Whenever I fall in love with a new book, I immediately Google the author to read their backstory. It sort of follows along with my obsession with learning where book ideas come from – I love hearing about the author’s “big break,” learning whether they’ve written any other books and discovering what they have planned for the future. The latest search began after reading Blackberry Winter by Sarah Jio . I was very inspired by her bio and I think you will be, too. Her professional story includes magazine writing, health and fitness blogging and, of course, publishing novels, with four books under her belt and more on the way . There is also a love of food thrown into the mix, which she now pairs with books in blog posts that I practically want to devour.
And doesn’t a book with a title like Blackberry Winter just feel like it’s waiting to be plucked off the shelf? After reading rave reviews from Gina and Jenna , I knew I had to add it to my list. I then proceeded to finish it in less than 24 hours.
This novel tells the stories of two women living in different eras – one in 1933 and one in present day (2010). Both live in Seattle, and both experience an unforeseen snowstorm in May as the book opens, a cold weather phenomenon known as a “blackberry winter.” In 1933, a single mom named Vera Ray tucks her young son Daniel into bed before leaving to work the night shift at a hotel. When she returns, she discovers not only the snowstorm, but also that her son has disappeared. She runs back out into the storm to search for him, but the only trace she can find is his teddy bear in an icy street – the snow has covered up the tracks of both her son and the person who took him.
In 2010, Claire Aldridge is a reporter for the Seattle Herald who is assigned to cover their own blackberry winter and its twin from 1933. As she begins to research what happened last time, she learns about an unsolved abduction and works to find out what really happened. As the mystery begins to unravel, Claire realizes that she is connected to Vera, albeit in a very unexpected way. Read this book if you enjoy a suspenseful plot that will keep you guessing from start to finish. It explores the power of the relationship between mother and son, as well as a determination in both women – Vera and Claire – to seek justice on Daniel’s behalf.
One of the great things about this novel is that it’s a little bit of everything – there is mystery, of course, but also historical fiction and romance. Sarah Jio creates a vivid picture of both 1933 and 2010 Seattle through her descriptions of the town, its buildings and its citizens. She also paints a heartbreaking image of Vera and what she had to go through as a single mom living in the Depression era. She couldn’t find someone to watch her son while she went to work, and so she was forced to leave Daniel alone in order to be able to provide for him and put food on the table.
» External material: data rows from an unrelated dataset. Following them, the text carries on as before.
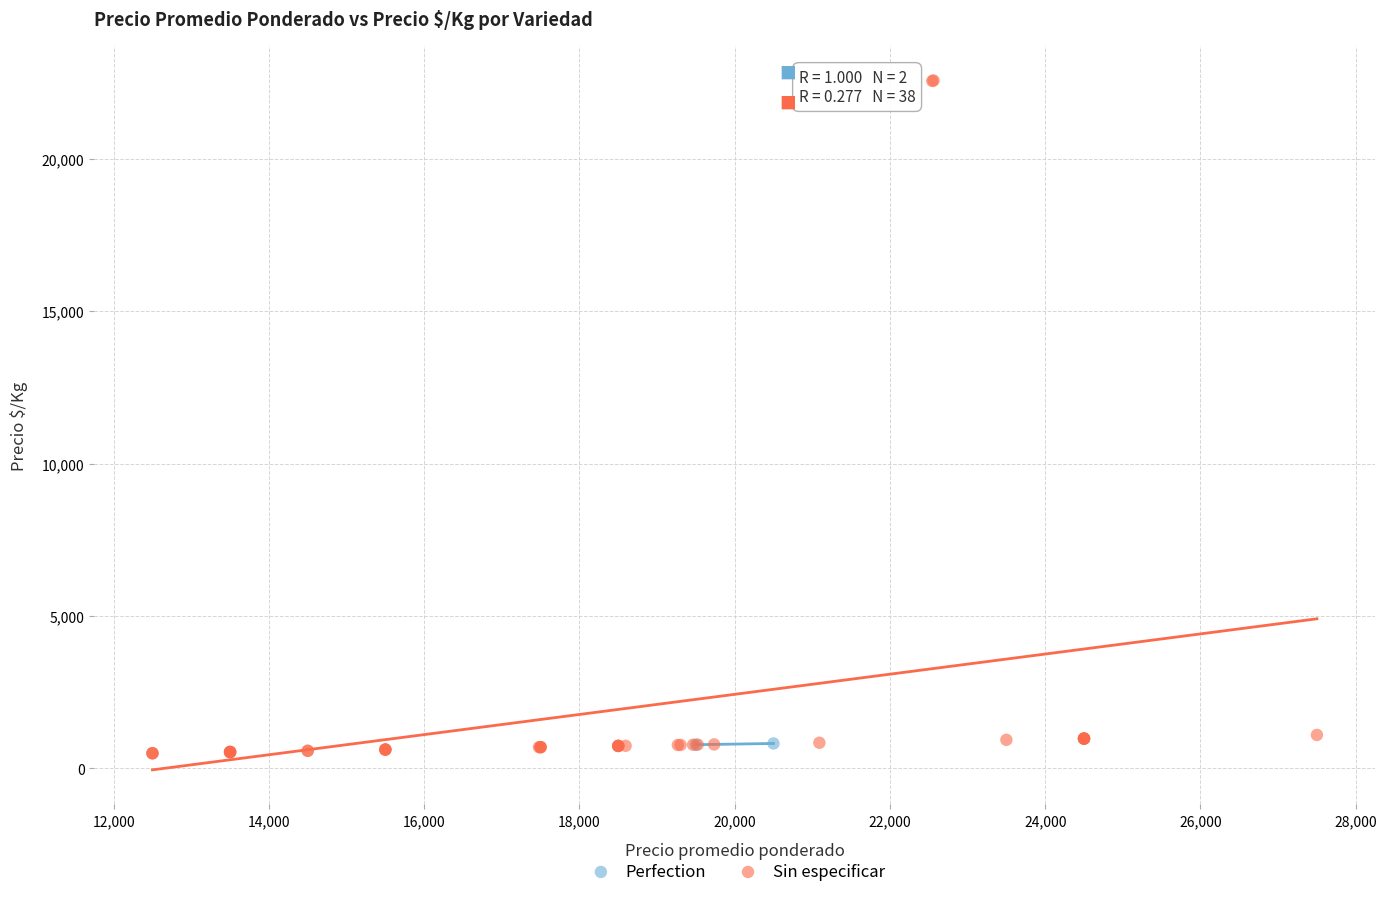

What are all the series names shown in the legend?

Perfection, Sin especificar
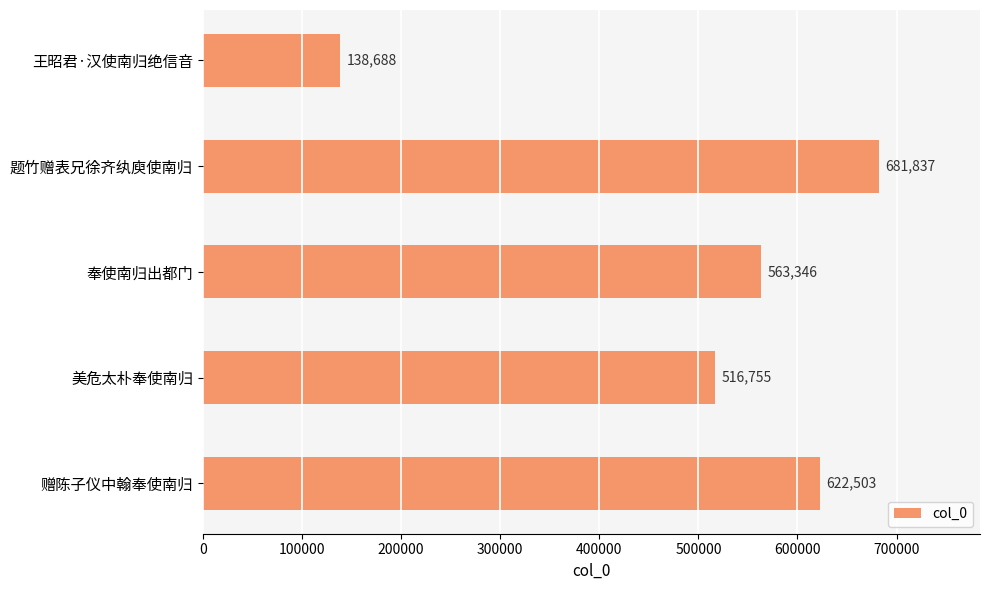

Reading top to bottom, list all the values displayed in this chart.

王昭君·汉使南归绝信音=138688	题竹赠表兄徐齐纨庾使南归=681837	奉使南归出都门=563346	美危太朴奉使南归=516755	赠陈子仪中翰奉使南归=622503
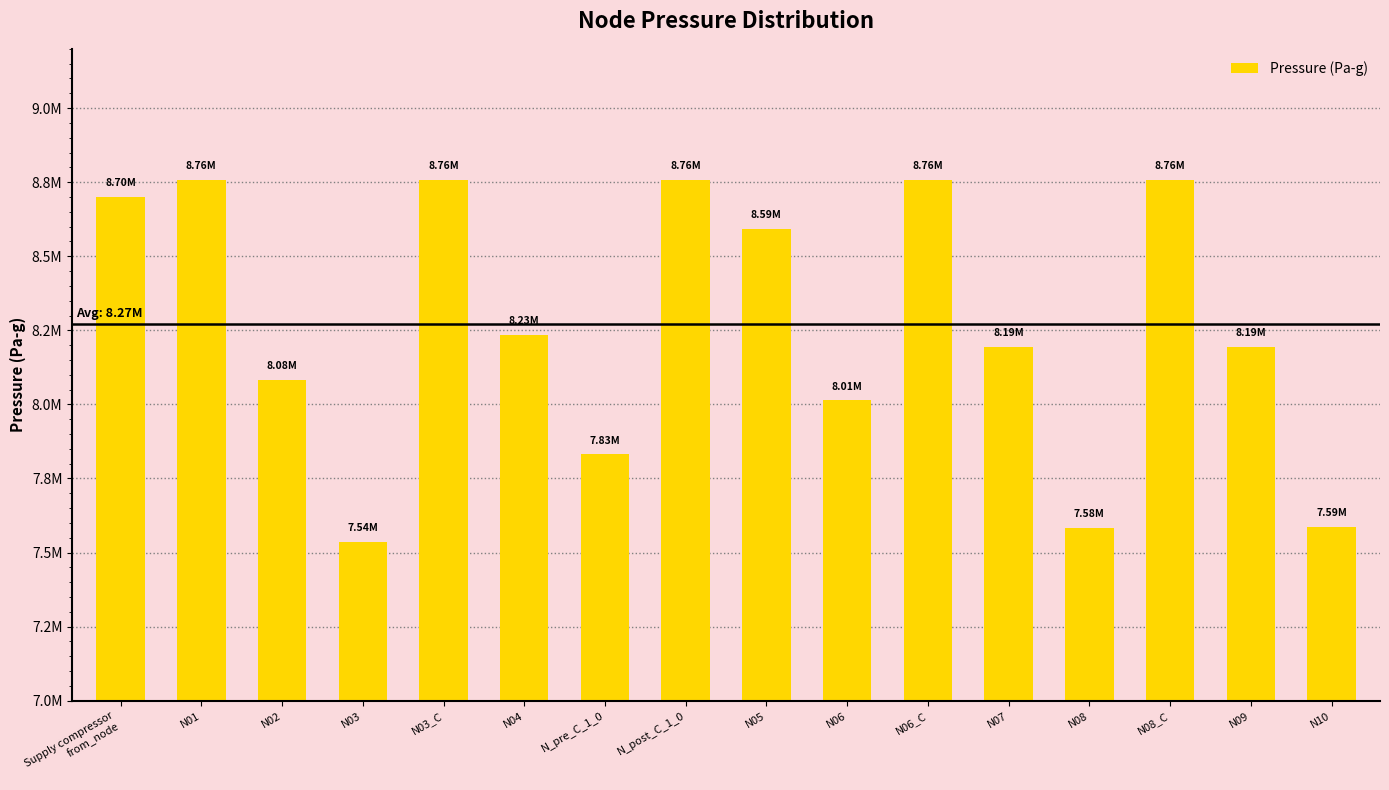

What is the difference between the maximum and second lowest values?

1175775.6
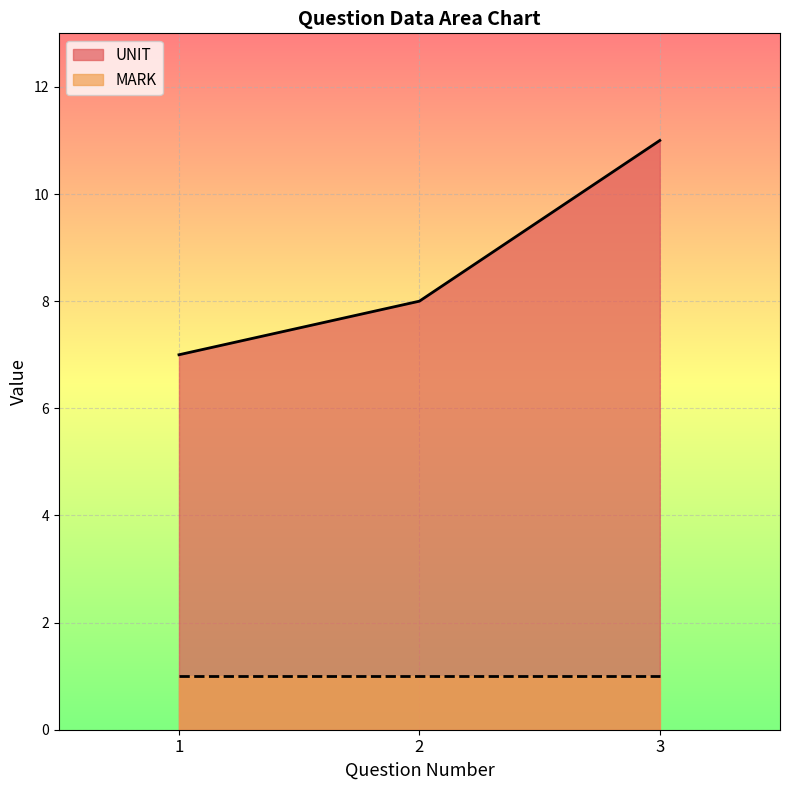

How many values are between 7 and 11?

3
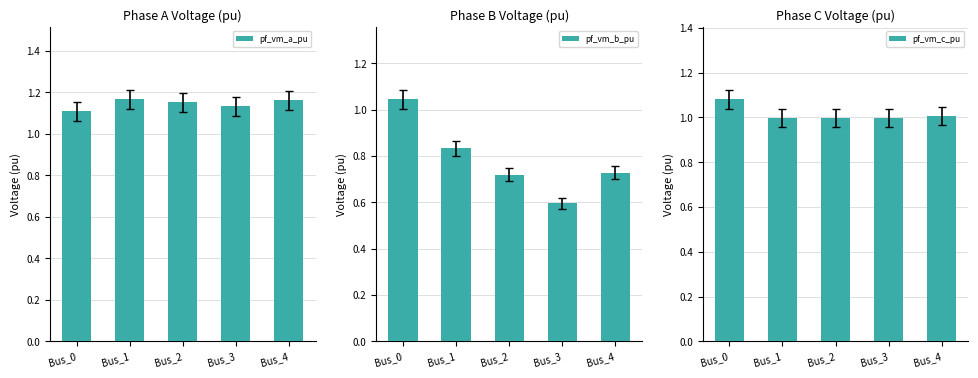

What are all the series names shown in the legend?

pf_vm_a_pu, pf_vm_b_pu, pf_vm_c_pu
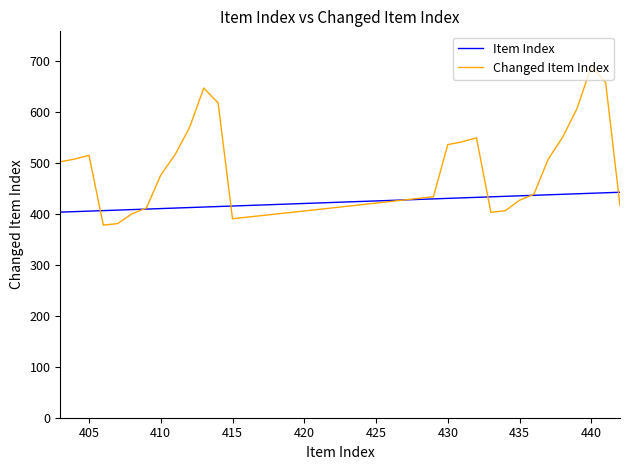

Which series has the largest total across all categories?

Changed Item Index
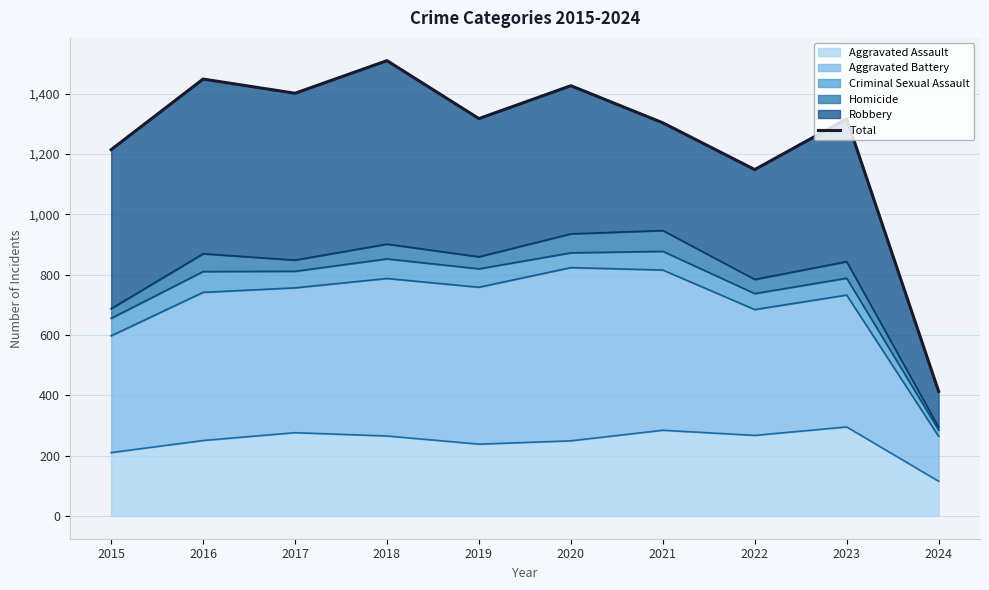

What value does the data have at 2022, to the nearest 10?

1150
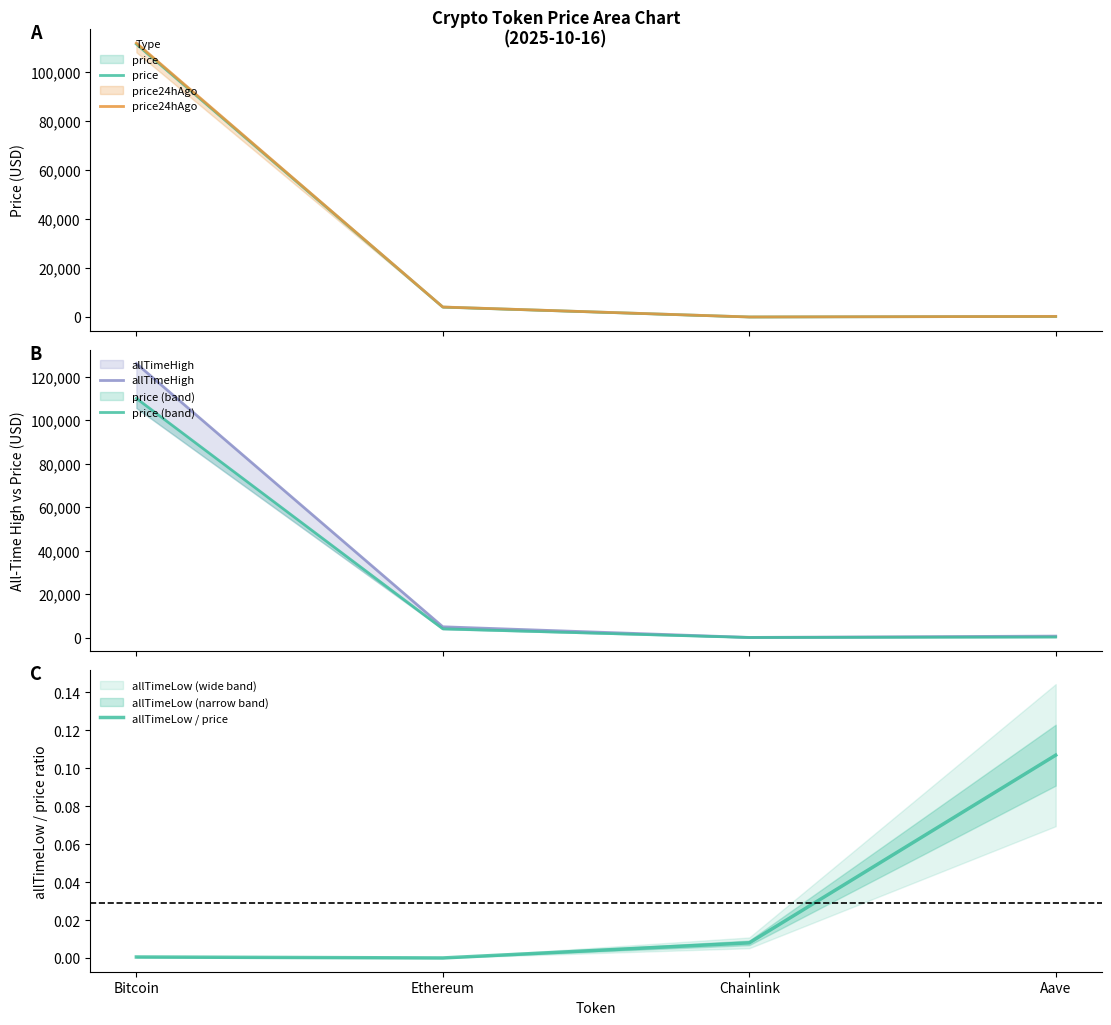

At which label does price reach its peak?

Bitcoin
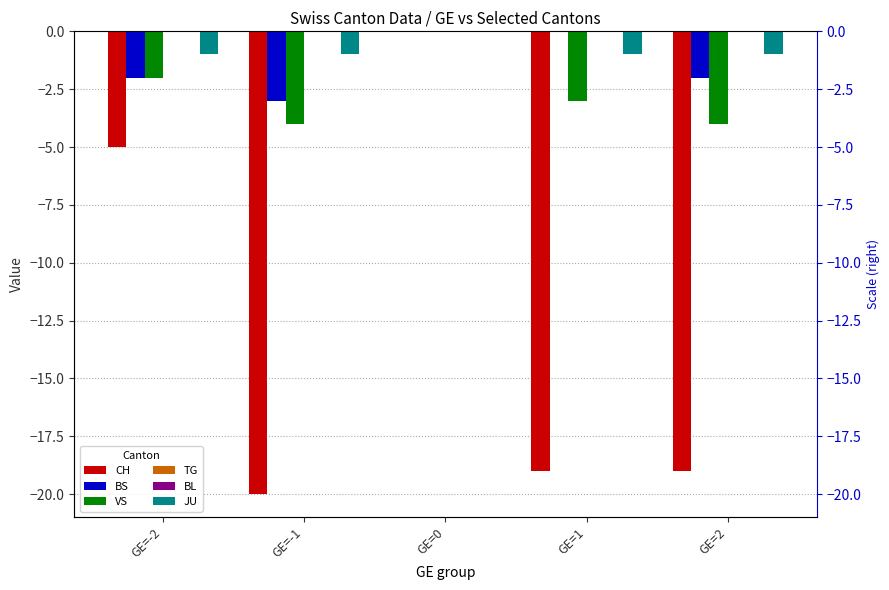

What is the minimum value shown in the chart?

-20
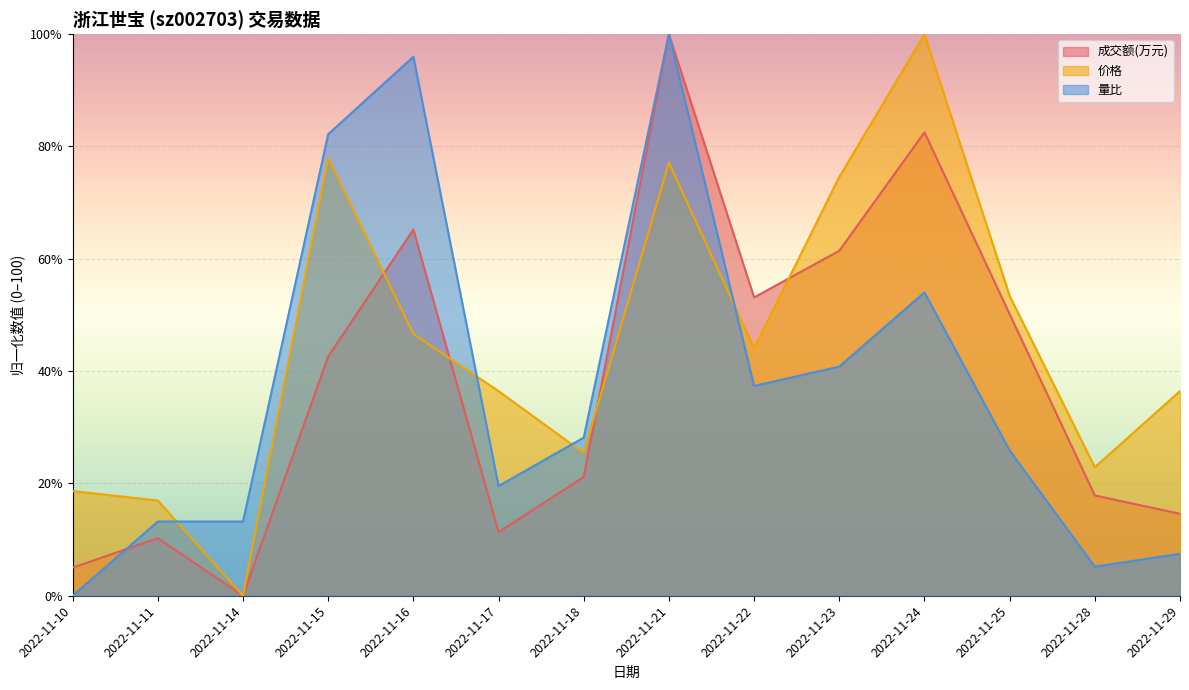

What is the total value across all series at 2022-11-14?

13.2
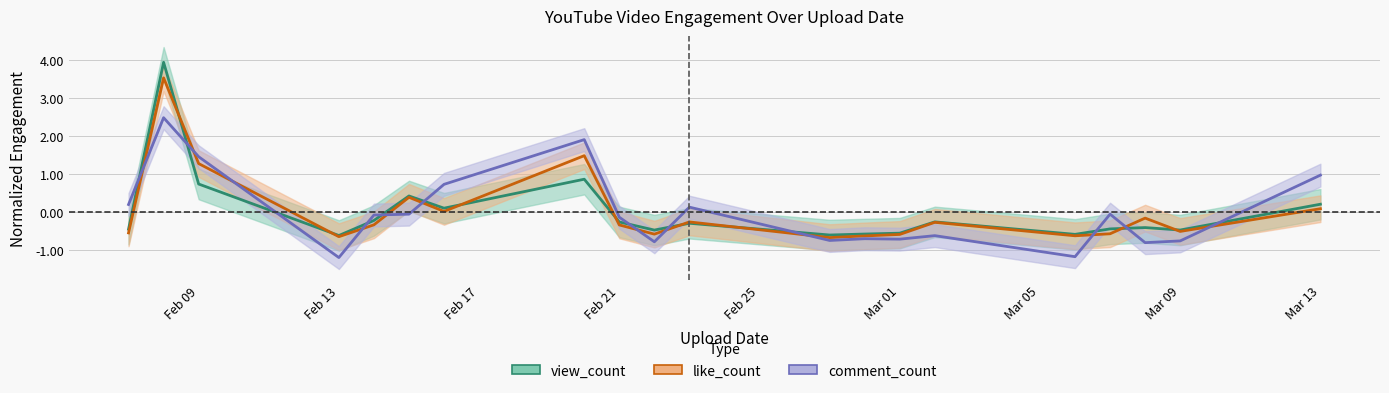

Which series has the largest total across all categories?

view_count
After Daniel’s disappearance, Vera must also deal with the constraints of her time – the fact that a woman’s word was rarely taken over a man’s by police, for example. Xenophobia also plays a role when the townspeople accuse a man Vera thought she knew of a horrible crime, leading her to believe she no longer can know who to trust. As the clock continues to tick, Vera becomes increasingly desperate and resorts to measures she could never have endured otherwise, all for the sake of her son. It begs the question, how far would any mom go to protect her child, or to find that child if he or she went missing?
It can be hard to get the dual storyline told just right, especially when the stories take place in different years, but I thought Sarah Jio did an excellent job of not only creating an instant tie between Vera and Claire through Claire’s role as a reporter, but also demonstrating the effect of that bond as the novel progresses. Every new detail Claire discovers about Vera’s mystery causes her to take a step back and evaluate some of the issues going on in her own life, a trend that continues through the novels various twists and surprises.
At the same time, the book isn’t overly dramatic – sure, it’s a lucky coincidence that two unrelated women living decades apart are ultimately connected in some way, but the reader should expect that going in because otherwise the author would not have included both characters in the first place. I didn’t find it to be too predictable – if anything, my predictions were often wrong!
In the end, this book leaves the reader with a lot of questions. First and foremost is the one I mentioned above – how far would any mother (or father, for that matter) go to save a child? What would you be willing to do if it meant earning money to care for that child? How strong do the ties of family go? At what cost are family secrets kept, and who are they really protecting?
If the answers to any of these questions intrigue you, I highly recommend picking up a copy of Blackberry Winter . I look forward to reading more from Sarah Jio in the near future!
Have you read Blackberry Winter? If so, what did you think?